Even though we are operating in pandemic mode for the time being, we must still prepare for the time when all students return to the classroom. We still have many issues we need to address, one of which, is the aging conditions of several schools.
The view from Northside Middle School: Nine of our schools are in need of significant renovation, including Northside Middle School. We have an obligation to provide our students with updated schools that give students the best instructional experience.
About half our schools were constructed or last renovated more than 20 years ago. Six schools have not seen any significant improvements since the late 1960s or early 1970s.

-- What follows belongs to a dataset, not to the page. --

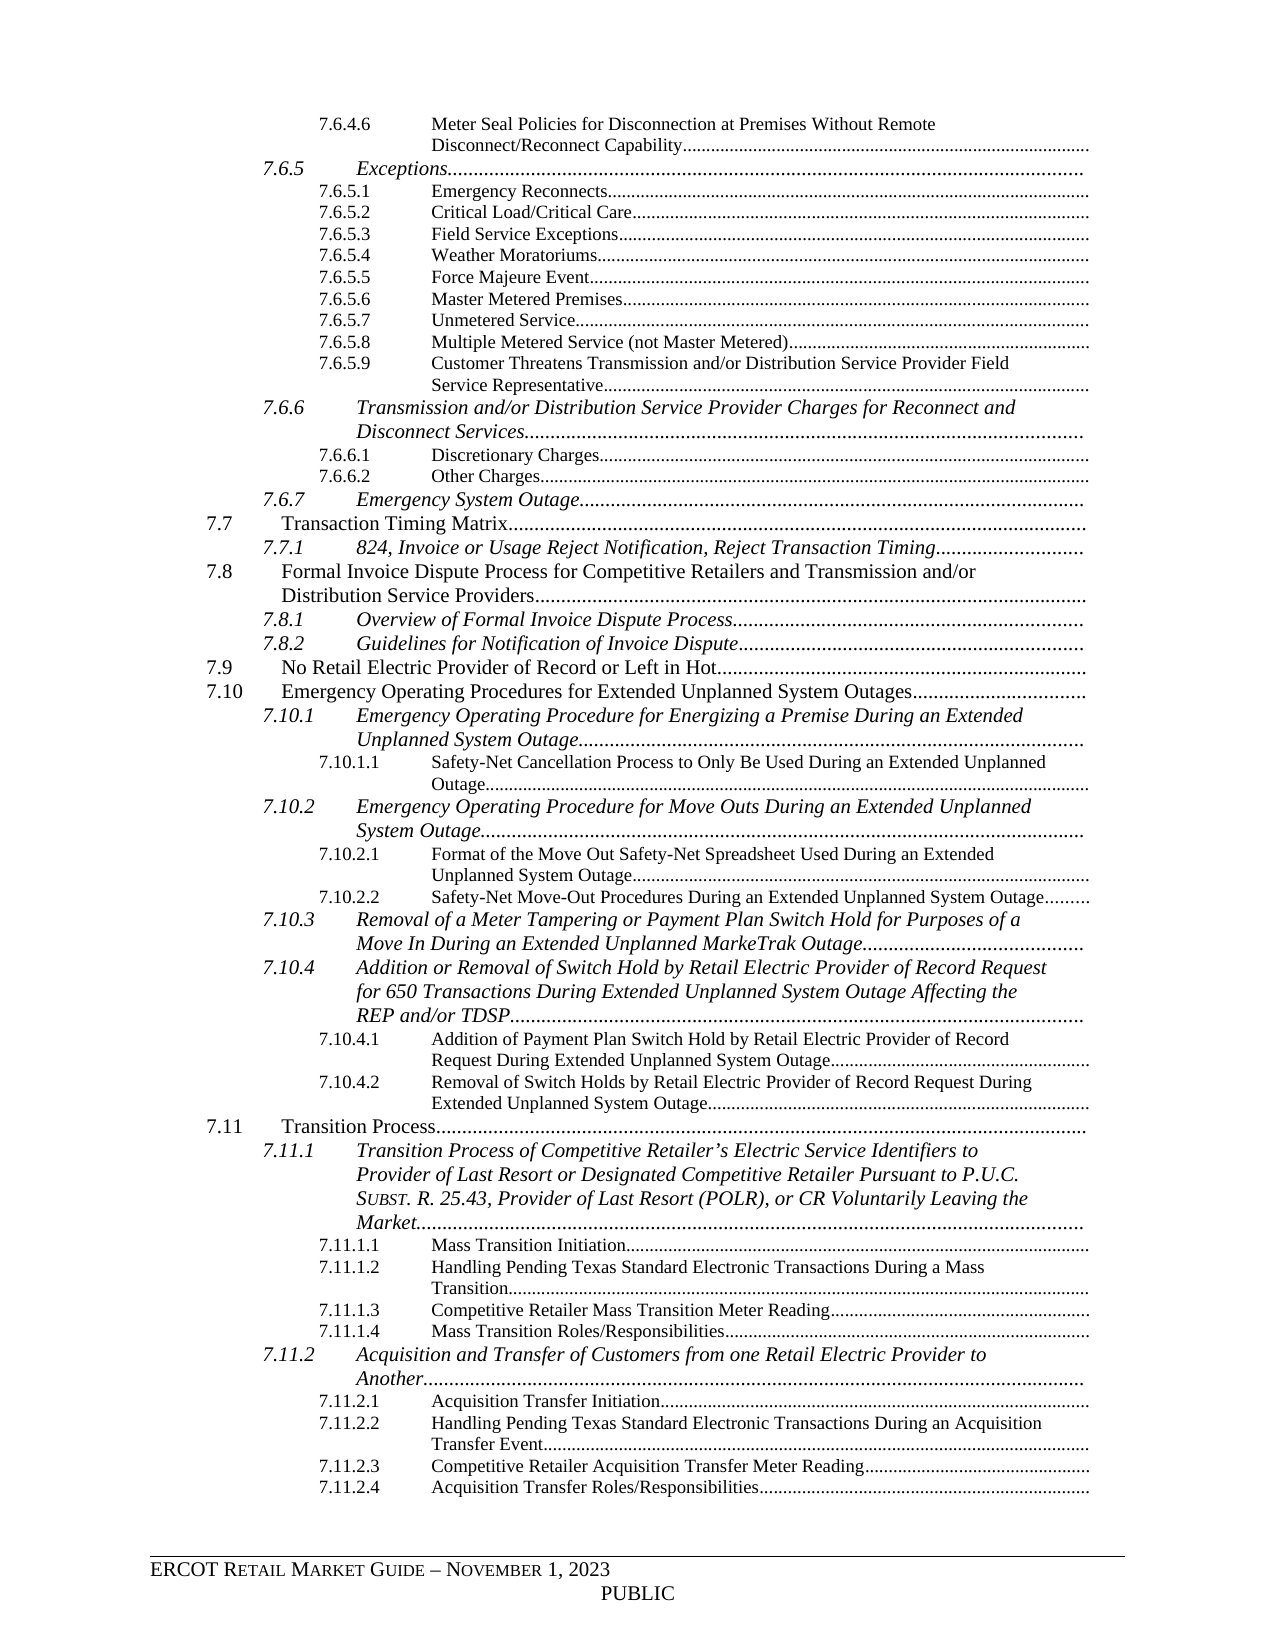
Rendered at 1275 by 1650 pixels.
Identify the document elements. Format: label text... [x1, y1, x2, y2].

The Burton Center for Arts and Technology (BCAT), which provides amazing opportunities for students and is a key factor in workforce development for Roanoke County, must be replaced with a larger facility that meets current industry standards to provide greater learning experiences for our students.
State funding has not kept up with inflation, especially construction costs. We are operating, essentially, at the same level of funding from a decade ago, when accounting for inflation. That places the burden for funding on the localities to cover the gap.
At the current funding levels, it will take decades to update the nine schools that are most in need of renovations. By that time, many of our other schools will start to need significant updates.
We continue to work with the Board of Supervisors to find ways to speed up these renovations and we thank the Board of Supervisors for all their support–especially during this pandemic.
Some will say 2020 was not the best of years. That may be true in some respects, but in 2020, we saw teachers, parents and students come together in ways we couldn’t have imagined, to overcome challenges and find opportunities.
We celebrated the Class of 2020 in multiple creative ways despite the pandemic. We found ways to provide meals for kids who needed them. We made sure learning kept moving forward, no matter the method.
In 2020, we found more in ourselves. We discovered our ability to be resilient and to adapt to a changing world. If we did all this in 2020, just imagine what we can accomplish in 2021.